*** SOURCE PASSAGE ***

Gemma 3n: The Matformer Innovation

Perhaps the most architecturally novel addition was Gemma 3n, which used the Matformer (Matryoshka Transformer) architecture. Named after Russian nesting dolls, Matformer trains a single set of weights that contains multiple models of different sizes nested within each other. A single Gemma 3n checkpoint can be deployed as a 2B-equivalent model on a constrained device or a full-size model on capable hardware, with smooth quality-compute tradeoffs in between. This eliminated the need to train, store, and manage separate model checkpoints for different deployment targets.

Why It Matters

Google Enters the Open-Weight Race

Gemma's launch signaled a philosophical shift at Google. After years of keeping model weights proprietary, releasing Gemma acknowledged that the open ecosystem was too important to ignore. The move validated Meta's open-source strategy with LLaMA and created a three-way race between Google, Meta, and Microsoft for open-weight supremacy. Developers gained access to models built with Google's unmatched infrastructure and data resources.

Edge AI Becomes Real

The Gemma 3 lineup, especially the 270M Nano variant and the Matformer-based 3n, made sophisticated language models viable on smartphones, IoT devices, and embedded systems. A 270M model running on-device means real-time text processing without network latency, without cloud costs, and without privacy concerns from sending data externally. For applications like real-time translation, voice assistants, and on-device content filtering, this is transformative.

*** INPUT DATA ***

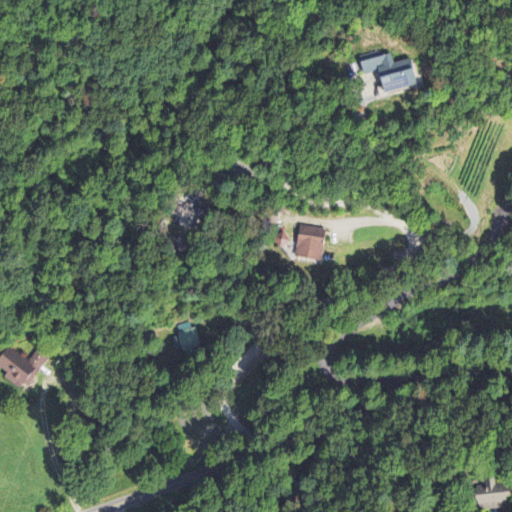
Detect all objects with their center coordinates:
building: (391, 76)
building: (282, 242)
building: (310, 245)
road: (389, 304)
building: (188, 341)
building: (21, 370)
road: (301, 436)
building: (493, 494)
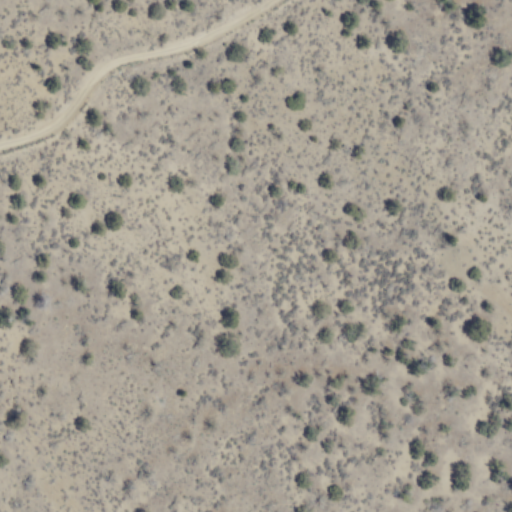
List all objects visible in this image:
road: (130, 66)
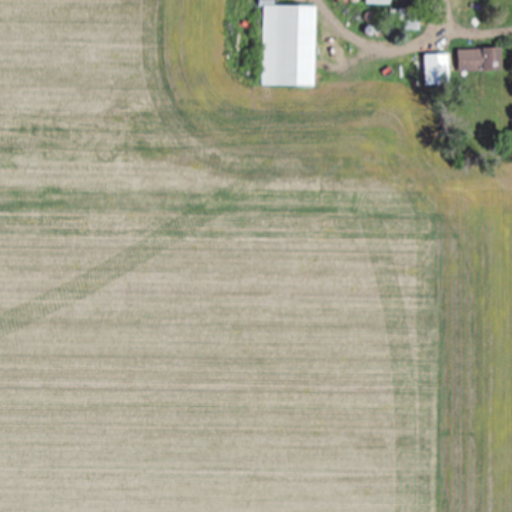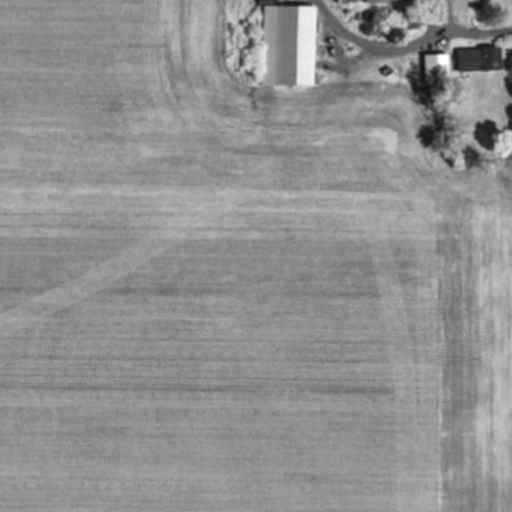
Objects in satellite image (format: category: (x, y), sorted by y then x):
building: (375, 0)
building: (406, 17)
building: (286, 43)
building: (477, 57)
building: (434, 66)
crop: (232, 291)
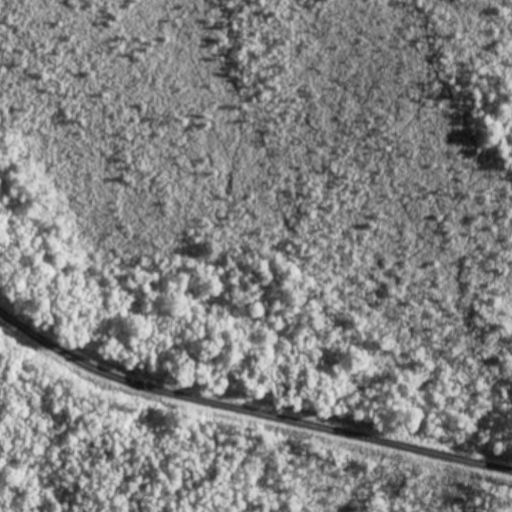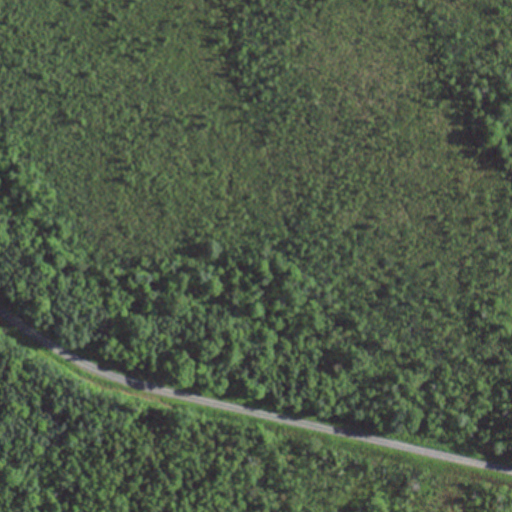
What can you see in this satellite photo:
road: (247, 416)
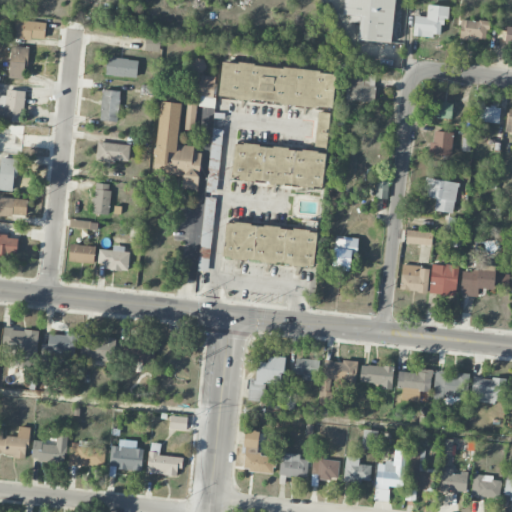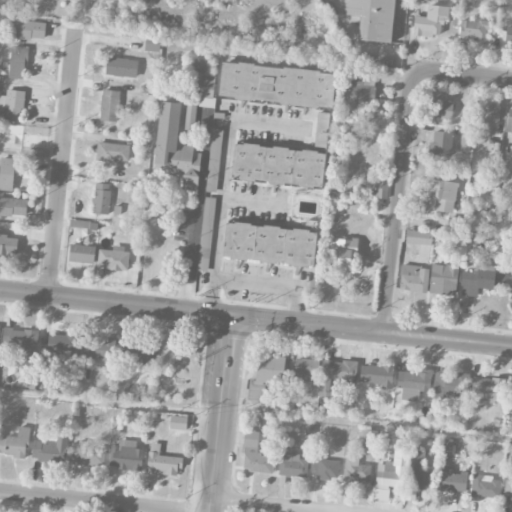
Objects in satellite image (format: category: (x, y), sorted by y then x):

***

DIRECTIONS: In the Gemma passage, what need did the Matformer approach eliminate?

ANSWER BOX: It eliminated the need to train, store, and manage separate model checkpoints for different deployment targets.